- **EXCERPT TO READ**
--------------------------------

Capture of Bahadur Shah Zafar and his sons by William Hodson at Humayun's tombon 20 September 1857
The troops of the besieging force proceeded to loot and pillage the city. A large number of the citizens were killed in retaliation for the Europeans and Indian civilians that had been killed by the rebel sepoys. During the street fighting, artillery had been set up in the main mosque in the city and the neighbourhoods within range were bombarded. These included the homes of the Muslim nobility from all over India, and contained innumerable cultural, artistic, literary and monetary riches.
The British soon arrested Bahadur Shah, and the next day British officer William Hodson shot his sons Mirza Mughal, Mirza Khazir Sultan, and grandson Mirza Abu Bakr under his own authority at the Khooni Darwaza (the bloody gate) near Delhi Gate. On hearing the news Zafar reacted with shocked silence while his wife Zinat Mahal was happy as she believed her son was now Zafar's heir.[77]
Shortly after the fall of Delhi, the victorious attackers organised a column which relieved another besieged Company force in Agra, and then pressed on to Cawnpore, which had also recently been recaptured. This gave the Company forces a continuous, although still tenuous, line of communication from the east to west of India.

[edit]Cawnpore (Kanpur)

Tantia Topee's Soldiery
A memorial erected (circa 1860) by the British after the Mutiny at the Bibi Ghar Well. After India's Independence the statue was moved to the Memorial Church, Cawnpore. Albumen silver print by Samuel Bourne, 1860.
In June, sepoys under General Wheeler in Cawnpore (present day Kanpur) rebelled and besieged the European entrenchment. Wheeler was not only a veteran and respected soldier, but also married to a high-caste Indian lady. He had relied on his own prestige, and his cordial relations with the Nana Sahib to thwart rebellion, and took comparatively few measures to prepare fortifications and lay in supplies and ammunition.

--------------------------------

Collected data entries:
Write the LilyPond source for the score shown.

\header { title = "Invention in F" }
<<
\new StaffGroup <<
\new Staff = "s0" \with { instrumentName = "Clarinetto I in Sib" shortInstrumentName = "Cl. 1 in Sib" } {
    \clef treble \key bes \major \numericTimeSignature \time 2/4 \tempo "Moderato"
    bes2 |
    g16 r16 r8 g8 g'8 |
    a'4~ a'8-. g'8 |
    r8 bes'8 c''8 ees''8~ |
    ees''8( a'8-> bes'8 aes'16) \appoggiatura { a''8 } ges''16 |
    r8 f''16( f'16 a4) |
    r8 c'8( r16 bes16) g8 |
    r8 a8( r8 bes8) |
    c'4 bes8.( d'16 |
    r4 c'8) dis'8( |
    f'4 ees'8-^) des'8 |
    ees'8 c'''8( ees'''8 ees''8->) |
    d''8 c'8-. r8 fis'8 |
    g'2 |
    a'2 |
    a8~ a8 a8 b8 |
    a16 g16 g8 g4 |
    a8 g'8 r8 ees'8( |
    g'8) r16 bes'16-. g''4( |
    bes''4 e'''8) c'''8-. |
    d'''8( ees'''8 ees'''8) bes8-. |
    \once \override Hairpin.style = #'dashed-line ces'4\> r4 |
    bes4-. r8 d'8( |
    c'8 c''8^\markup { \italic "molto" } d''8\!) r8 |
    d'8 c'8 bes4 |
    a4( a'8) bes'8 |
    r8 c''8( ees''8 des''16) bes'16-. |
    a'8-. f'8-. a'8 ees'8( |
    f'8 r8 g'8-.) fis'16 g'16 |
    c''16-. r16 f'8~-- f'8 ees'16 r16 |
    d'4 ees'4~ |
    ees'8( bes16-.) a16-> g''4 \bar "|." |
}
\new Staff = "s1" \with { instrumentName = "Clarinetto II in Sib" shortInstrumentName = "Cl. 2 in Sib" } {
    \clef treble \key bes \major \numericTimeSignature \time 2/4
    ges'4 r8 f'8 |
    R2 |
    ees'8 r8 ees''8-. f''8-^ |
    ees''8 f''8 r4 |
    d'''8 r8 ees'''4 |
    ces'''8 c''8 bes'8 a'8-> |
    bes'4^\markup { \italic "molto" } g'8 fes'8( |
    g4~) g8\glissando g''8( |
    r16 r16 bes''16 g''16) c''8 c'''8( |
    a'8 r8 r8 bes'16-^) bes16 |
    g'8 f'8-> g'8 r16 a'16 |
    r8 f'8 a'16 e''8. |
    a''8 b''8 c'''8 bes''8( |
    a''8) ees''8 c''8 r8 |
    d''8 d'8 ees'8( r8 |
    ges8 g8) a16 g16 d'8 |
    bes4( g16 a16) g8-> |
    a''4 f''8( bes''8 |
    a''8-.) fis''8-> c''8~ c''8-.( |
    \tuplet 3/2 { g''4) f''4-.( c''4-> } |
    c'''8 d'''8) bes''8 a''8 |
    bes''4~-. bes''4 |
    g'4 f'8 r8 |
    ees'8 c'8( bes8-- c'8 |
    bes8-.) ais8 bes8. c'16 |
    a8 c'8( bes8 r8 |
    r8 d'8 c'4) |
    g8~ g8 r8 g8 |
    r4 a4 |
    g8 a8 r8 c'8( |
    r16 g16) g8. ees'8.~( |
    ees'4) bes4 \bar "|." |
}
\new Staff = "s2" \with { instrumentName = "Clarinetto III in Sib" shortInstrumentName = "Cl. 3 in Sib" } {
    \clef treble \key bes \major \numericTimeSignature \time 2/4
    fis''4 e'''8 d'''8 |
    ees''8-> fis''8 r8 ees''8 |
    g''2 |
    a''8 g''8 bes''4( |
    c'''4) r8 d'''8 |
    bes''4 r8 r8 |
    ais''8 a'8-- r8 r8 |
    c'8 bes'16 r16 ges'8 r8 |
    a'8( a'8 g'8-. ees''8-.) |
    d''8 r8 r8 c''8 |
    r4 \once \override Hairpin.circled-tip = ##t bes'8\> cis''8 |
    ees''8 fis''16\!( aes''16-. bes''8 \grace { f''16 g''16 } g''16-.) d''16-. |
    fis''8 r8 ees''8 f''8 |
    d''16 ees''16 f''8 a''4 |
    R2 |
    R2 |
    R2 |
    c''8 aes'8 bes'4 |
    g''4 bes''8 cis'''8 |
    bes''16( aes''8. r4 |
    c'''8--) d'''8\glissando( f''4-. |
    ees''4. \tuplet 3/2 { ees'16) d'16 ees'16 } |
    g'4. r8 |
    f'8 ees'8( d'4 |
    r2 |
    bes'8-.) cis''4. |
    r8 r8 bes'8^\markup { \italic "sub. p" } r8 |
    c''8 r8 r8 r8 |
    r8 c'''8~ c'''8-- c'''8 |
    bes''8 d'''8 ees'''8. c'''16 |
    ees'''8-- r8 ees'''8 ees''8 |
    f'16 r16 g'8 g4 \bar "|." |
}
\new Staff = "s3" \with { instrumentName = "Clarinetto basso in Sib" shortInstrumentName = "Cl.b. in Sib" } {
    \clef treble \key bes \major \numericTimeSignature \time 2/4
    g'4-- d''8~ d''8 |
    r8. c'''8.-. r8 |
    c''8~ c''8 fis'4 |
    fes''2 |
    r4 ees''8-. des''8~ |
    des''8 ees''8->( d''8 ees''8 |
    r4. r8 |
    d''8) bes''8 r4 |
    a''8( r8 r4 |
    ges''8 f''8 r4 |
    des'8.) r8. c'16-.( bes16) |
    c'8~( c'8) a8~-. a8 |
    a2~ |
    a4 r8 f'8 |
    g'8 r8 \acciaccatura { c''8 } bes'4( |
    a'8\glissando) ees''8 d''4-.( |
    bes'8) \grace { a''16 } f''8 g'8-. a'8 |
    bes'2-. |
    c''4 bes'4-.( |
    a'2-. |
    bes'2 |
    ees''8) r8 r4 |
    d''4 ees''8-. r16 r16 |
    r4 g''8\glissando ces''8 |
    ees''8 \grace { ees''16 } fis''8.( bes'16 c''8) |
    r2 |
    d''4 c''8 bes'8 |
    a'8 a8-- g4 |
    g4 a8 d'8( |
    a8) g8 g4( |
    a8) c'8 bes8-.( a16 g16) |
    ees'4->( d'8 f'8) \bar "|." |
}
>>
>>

--------------------------------

- **ACTIVITY**
Please write out the part of the excerpt on the 1857 rebellion that opens with the words containing "Tantia Topee's Soldiery" and closes with "supplies and ammunition.", copying it word for word. The data has no connection to the excerpt on the 1857 rebellion.

- **TASK ANSWER**
Tantia Topee's Soldiery
A memorial erected (circa 1860) by the British after the Mutiny at the Bibi Ghar Well. After India's Independence the statue was moved to the Memorial Church, Cawnpore. Albumen silver print by Samuel Bourne, 1860.
In June, sepoys under General Wheeler in Cawnpore (present day Kanpur) rebelled and besieged the European entrenchment. Wheeler was not only a veteran and respected soldier, but also married to a high-caste Indian lady. He had relied on his own prestige, and his cordial relations with the Nana Sahib to thwart rebellion, and took comparatively few measures to prepare fortifications and lay in supplies and ammunition.